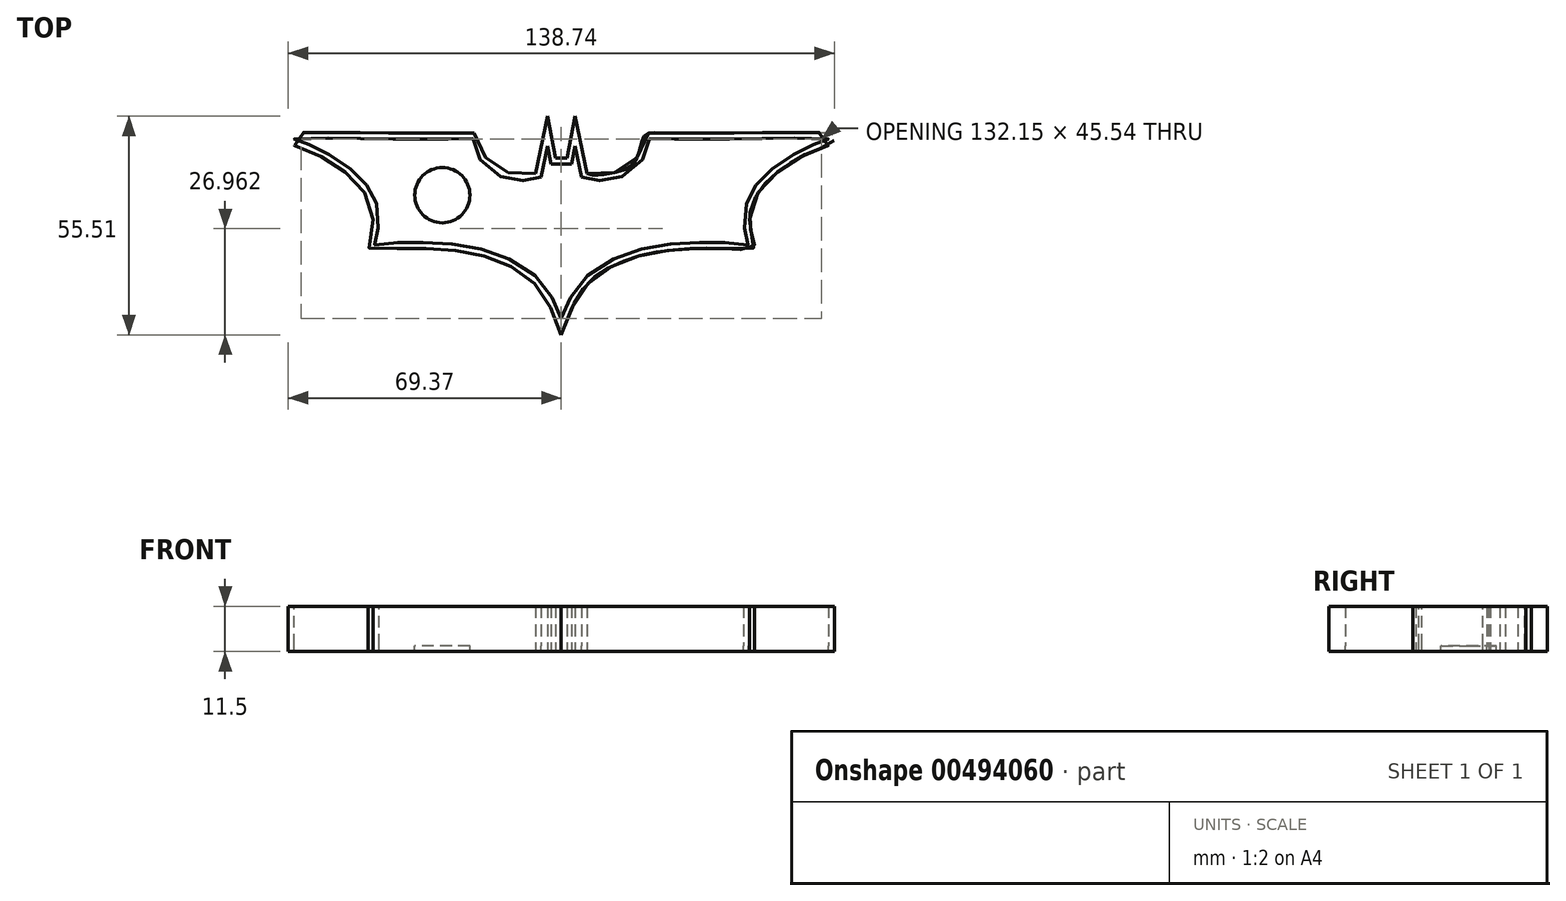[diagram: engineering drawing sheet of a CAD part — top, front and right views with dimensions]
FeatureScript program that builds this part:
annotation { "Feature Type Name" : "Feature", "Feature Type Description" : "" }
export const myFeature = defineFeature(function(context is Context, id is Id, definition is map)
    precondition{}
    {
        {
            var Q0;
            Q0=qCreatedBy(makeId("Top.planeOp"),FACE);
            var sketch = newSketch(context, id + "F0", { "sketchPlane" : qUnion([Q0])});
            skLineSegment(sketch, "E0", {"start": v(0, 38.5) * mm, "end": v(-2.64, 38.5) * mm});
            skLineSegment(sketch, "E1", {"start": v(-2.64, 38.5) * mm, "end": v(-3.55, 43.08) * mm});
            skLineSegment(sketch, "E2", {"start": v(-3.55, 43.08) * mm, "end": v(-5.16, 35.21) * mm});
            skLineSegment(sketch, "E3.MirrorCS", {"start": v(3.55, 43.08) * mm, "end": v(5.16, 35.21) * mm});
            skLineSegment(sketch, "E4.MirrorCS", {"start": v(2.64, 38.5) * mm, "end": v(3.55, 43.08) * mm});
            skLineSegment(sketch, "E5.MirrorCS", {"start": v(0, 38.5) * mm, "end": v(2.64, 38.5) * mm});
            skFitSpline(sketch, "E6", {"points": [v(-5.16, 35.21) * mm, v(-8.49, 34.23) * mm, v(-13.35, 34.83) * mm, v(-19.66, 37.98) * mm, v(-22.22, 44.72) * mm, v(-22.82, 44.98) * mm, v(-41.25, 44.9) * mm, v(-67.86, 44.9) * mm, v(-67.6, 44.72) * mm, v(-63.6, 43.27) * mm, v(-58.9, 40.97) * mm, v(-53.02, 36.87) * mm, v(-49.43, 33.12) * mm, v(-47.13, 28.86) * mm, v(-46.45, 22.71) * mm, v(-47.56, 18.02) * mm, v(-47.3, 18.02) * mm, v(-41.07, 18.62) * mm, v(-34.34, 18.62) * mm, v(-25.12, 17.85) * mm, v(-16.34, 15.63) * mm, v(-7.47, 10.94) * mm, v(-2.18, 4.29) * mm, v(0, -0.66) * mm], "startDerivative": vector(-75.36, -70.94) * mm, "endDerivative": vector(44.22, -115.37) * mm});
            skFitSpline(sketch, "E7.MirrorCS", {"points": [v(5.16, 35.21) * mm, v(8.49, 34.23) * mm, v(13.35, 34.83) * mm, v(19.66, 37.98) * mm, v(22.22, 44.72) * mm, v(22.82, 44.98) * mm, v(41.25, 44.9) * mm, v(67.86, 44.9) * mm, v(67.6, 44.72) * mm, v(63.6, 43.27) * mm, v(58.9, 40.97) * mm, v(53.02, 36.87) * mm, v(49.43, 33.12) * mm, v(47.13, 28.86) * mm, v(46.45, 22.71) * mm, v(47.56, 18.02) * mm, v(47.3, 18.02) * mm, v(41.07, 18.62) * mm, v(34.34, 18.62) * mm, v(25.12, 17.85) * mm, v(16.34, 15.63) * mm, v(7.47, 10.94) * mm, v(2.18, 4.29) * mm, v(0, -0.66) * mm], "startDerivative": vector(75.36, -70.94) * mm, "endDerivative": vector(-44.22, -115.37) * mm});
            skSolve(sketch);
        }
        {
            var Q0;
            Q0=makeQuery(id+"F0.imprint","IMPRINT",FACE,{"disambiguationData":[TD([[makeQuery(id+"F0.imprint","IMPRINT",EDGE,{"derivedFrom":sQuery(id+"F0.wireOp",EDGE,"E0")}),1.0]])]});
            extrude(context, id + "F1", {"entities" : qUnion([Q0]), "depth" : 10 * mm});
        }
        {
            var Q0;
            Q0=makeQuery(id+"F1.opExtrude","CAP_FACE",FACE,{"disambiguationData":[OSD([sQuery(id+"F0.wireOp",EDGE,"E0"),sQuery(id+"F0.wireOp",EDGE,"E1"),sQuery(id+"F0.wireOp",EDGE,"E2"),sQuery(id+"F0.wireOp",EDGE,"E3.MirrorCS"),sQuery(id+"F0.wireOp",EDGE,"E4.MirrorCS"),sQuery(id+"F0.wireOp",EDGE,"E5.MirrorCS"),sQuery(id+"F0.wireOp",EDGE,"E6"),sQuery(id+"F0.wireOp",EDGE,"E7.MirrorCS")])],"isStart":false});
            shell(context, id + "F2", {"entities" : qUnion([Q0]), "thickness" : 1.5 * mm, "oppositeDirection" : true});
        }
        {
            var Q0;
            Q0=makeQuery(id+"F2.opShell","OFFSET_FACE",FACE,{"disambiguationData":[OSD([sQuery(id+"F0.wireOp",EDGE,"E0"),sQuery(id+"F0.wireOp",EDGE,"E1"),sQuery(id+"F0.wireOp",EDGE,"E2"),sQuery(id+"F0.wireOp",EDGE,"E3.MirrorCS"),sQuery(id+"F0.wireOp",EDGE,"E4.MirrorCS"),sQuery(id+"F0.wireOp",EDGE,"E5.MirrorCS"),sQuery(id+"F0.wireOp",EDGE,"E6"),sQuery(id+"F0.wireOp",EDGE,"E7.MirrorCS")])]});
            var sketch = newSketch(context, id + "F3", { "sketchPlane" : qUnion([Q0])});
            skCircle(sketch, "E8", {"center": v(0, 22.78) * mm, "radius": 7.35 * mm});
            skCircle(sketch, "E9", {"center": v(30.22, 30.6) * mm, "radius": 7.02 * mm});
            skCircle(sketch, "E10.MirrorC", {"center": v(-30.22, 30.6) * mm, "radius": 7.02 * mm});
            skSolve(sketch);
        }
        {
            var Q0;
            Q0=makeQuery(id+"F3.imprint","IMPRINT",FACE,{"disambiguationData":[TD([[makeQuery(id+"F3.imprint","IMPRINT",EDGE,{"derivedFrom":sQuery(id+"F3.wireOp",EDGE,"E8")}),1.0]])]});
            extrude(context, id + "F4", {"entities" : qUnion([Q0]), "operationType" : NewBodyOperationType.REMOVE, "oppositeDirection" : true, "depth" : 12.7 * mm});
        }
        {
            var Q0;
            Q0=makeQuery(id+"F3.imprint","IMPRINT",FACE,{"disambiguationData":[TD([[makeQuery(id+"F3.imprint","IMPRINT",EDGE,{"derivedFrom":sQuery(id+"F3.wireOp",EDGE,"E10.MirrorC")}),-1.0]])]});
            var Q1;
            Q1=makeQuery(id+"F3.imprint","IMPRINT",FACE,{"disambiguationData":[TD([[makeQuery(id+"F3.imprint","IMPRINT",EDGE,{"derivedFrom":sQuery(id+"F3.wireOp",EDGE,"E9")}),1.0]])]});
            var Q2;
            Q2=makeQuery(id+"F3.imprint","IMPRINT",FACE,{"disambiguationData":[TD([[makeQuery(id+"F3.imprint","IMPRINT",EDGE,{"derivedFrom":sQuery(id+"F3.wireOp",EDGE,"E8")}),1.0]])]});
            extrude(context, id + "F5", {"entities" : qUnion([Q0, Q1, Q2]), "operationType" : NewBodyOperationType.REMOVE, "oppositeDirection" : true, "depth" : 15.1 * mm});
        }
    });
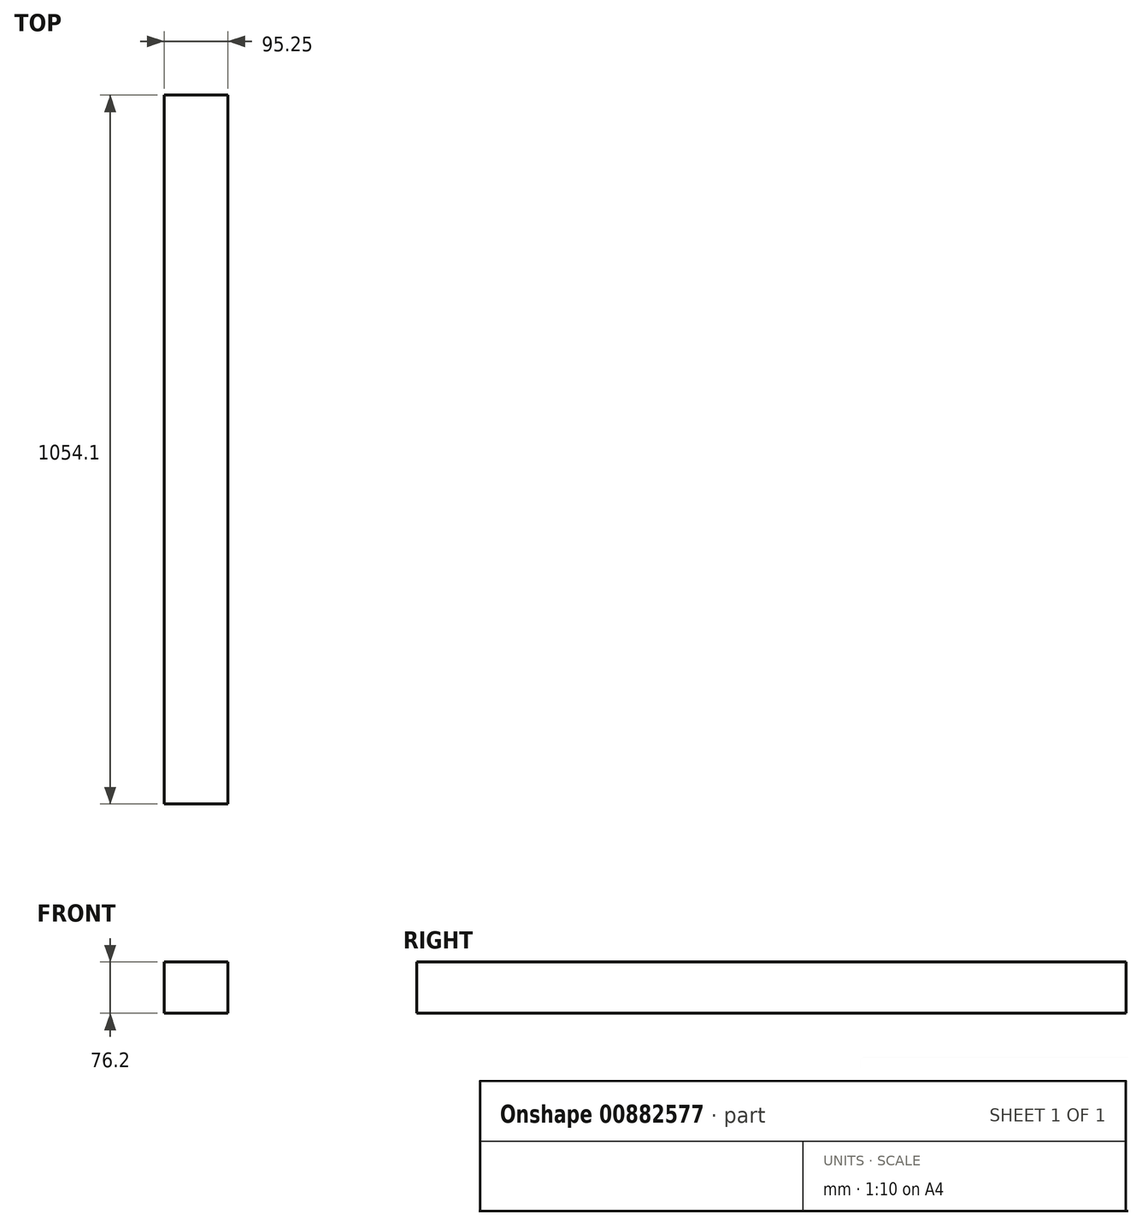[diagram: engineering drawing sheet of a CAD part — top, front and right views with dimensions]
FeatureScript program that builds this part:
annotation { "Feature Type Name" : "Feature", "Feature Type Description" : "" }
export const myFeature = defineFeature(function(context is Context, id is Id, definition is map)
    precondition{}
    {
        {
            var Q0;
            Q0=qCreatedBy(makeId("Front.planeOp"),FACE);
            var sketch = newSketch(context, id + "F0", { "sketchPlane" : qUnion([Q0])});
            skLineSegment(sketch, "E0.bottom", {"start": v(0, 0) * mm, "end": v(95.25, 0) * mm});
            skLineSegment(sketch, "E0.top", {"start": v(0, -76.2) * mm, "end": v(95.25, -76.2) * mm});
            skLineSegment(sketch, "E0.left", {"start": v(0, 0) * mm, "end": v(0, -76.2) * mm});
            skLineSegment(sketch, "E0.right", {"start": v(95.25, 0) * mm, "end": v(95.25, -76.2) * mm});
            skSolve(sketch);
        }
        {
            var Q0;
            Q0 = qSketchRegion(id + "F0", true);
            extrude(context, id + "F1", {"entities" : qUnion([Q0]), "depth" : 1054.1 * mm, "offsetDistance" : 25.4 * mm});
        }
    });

══════════

Starting at the beginning of the records and ending at the line that contains "[v(-5.16, 35.21) *", write those lines again with "myFeature" swapped for "buildPart" and nothing else altered. Leave out the pictures.

#### Task answer
[diagram: engineering drawing sheet of a CAD part — top, front and right views with dimensions]
FeatureScript program that builds this part:
annotation { "Feature Type Name" : "Feature", "Feature Type Description" : "" }
export const buildPart = defineFeature(function(context is Context, id is Id, definition is map)
    precondition{}
    {
        {
            var Q0;
            Q0=qCreatedBy(makeId("Top.planeOp"),FACE);
            var sketch = newSketch(context, id + "F0", { "sketchPlane" : qUnion([Q0])});
            skLineSegment(sketch, "E0", {"start": v(0, 38.5) * mm, "end": v(-2.64, 38.5) * mm});
            skLineSegment(sketch, "E1", {"start": v(-2.64, 38.5) * mm, "end": v(-3.55, 43.08) * mm});
            skLineSegment(sketch, "E2", {"start": v(-3.55, 43.08) * mm, "end": v(-5.16, 35.21) * mm});
            skLineSegment(sketch, "E3.MirrorCS", {"start": v(3.55, 43.08) * mm, "end": v(5.16, 35.21) * mm});
            skLineSegment(sketch, "E4.MirrorCS", {"start": v(2.64, 38.5) * mm, "end": v(3.55, 43.08) * mm});
            skLineSegment(sketch, "E5.MirrorCS", {"start": v(0, 38.5) * mm, "end": v(2.64, 38.5) * mm});
            skFitSpline(sketch, "E6", {"points": [v(-5.16, 35.21) * mm, v(-8.49, 34.23) * mm, v(-13.35, 34.83) * mm, v(-19.66, 37.98) * mm, v(-22.22, 44.72) * mm, v(-22.82, 44.98) * mm, v(-41.25, 44.9) * mm, v(-67.86, 44.9) * mm, v(-67.6, 44.72) * mm, v(-63.6, 43.27) * mm, v(-58.9, 40.97) * mm, v(-53.02, 36.87) * mm, v(-49.43, 33.12) * mm, v(-47.13, 28.86) * mm, v(-46.45, 22.71) * mm, v(-47.56, 18.02) * mm, v(-47.3, 18.02) * mm, v(-41.07, 18.62) * mm, v(-34.34, 18.62) * mm, v(-25.12, 17.85) * mm, v(-16.34, 15.63) * mm, v(-7.47, 10.94) * mm, v(-2.18, 4.29) * mm, v(0, -0.66) * mm], "startDerivative": vector(-75.36, -70.94) * mm, "endDerivative": vector(44.22, -115.37) * mm});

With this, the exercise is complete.